Türkiye Barış Meclisi (TBM) "Rojava ve Barış Süreci" toplantısında Türkiye'nin Rojava'ya insanı yardımı engelleyerek El Nusrayı desteklemesinin barış sürecini sekteye uğratacağına dikkat çekilerek içinde Kürtlerin olduğu bir Suriye için hükümete baskı kurulması gerektiği belirtildi.
Cezayir Toplantı Salonu’ndaki toplantıya İstanbul Üniversitesi Öğretim Üyesi Erhan Keleşoğlu, Ceylanpınar Belediye Başkanı İsmail Arslan, Suriyeli gazeteci Berzan İso, Rojava'dan Ceylanpına'a yerleşen mülteci Fedime Şeyuo katıldı.
TBM sözcüsü Hakan Tahmaz: Rojavalı Kürtlerin katliama maruz kalması barış sürecini sekteye uğratacak. Türkiye'nin barış masasında elini güçlendirmek için El Nusra cephesini desteklemesi, sınır kapılarının kapatarak Rojava Kürtlerini açlıkla imtihan etmek insanlıktan uzak bir davranış.
"Kürt Arap çatışması yaratılmak isteniyor"
İsmail Aslan: Meskun alanlarımız sınıra 50-100 metrelik mesafede ve tam bir yaşama savaşı veriyoruz. Seken kurşunlar dört insanın ölümüne 30’un üzerinde yaralıya neden oldu. Ceylanpınar’da kurşun değmedik ev ve dükkan kalmadı. Sadece sekenler de değil, El Nusra tarafından atılan doğrudan provokasyon amaçlı kurşunlar var. Ekonomik, psikolojik ve fiziksel mağduriyetler yaşıyoruz.
"Ceylanpınar'da eğitim duracak"
Ceylanpınar 1943'te Arap ve Kütler tarafından kurulan bir işçi kenti. Bugüne kadar büyük bir gerilimin olmadığı bir yer. Ama şimdi Arap ve Kürt halkı arasında çatışma zemini oluşturuldu. Önümüzdeki yıl ilçede eğitim tamamen duracak. Öğretmenler tayin çıkarıyor, sınırdaki iki üç okulun tahliyesi söz konusu. Kira artışları, yevmiyelerin düşmesi, güvenlik sıkıntısı nedeniyle artık iyi akrabalık ilişkileri olanlar bile mültecileri Ceylanpınar'da istemyior.

——

### Görev tanımı
Lütfen yukarıdaki Rojava toplantısı haberinden "TBM sözcüsü Hakan" ile başlayıp "uzak bir davranış." ile biten bölümü hiç değiştirmeden aktarın.

——

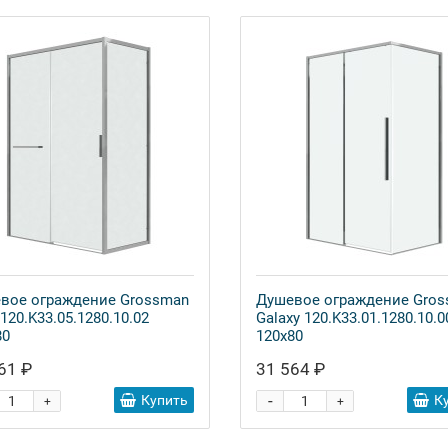
вое ограждение Grossman
Душевое ограждение Gro
 120.K33.05.1280.10.02
Galaxy 120.K33.01.1280.10.0
80
120x80
61 ₽
31 564 ₽
-
Купить
К
+
+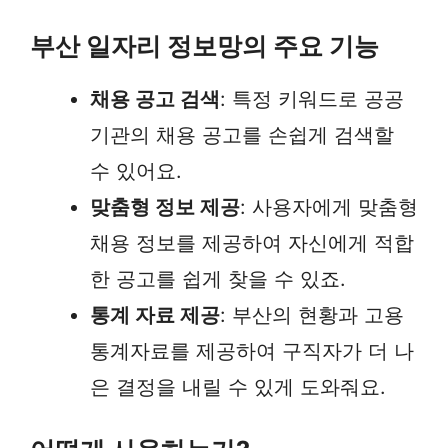
부산 일자리 정보망의 주요 기능
채용 공고 검색
: 특정 키워드로 공공
기관의 채용 공고를 손쉽게 검색할
수 있어요.
맞춤형 정보 제공
: 사용자에게 맞춤형
채용 정보를 제공하여 자신에게 적합
한 공고를 쉽게 찾을 수 있죠.
통계 자료 제공
: 부산의 현황과 고용
통계자료를 제공하여 구직자가 더 나
은 결정을 내릴 수 있게 도와줘요.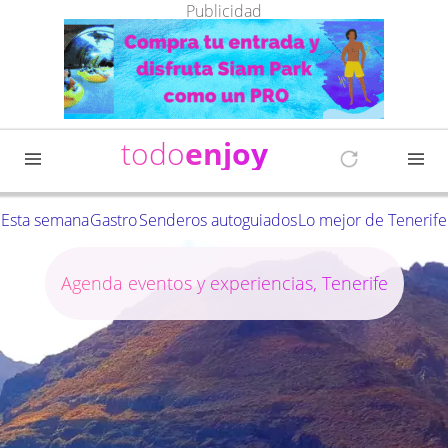
Publicidad
todo
enjoy
Esta semana
Gastro
Senderos autoguiados
Lo mejor de Tenerife
Agenda eventos y experiencias, Tenerife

——

### Çözüm
TBM sözcüsü Hakan Tahmaz: Rojavalı Kürtlerin katliama maruz kalması barış sürecini sekteye uğratacak. Türkiye'nin barış masasında elini güçlendirmek için El Nusra cephesini desteklemesi, sınır kapılarının kapatarak Rojava Kürtlerini açlıkla imtihan etmek insanlıktan uzak bir davranış.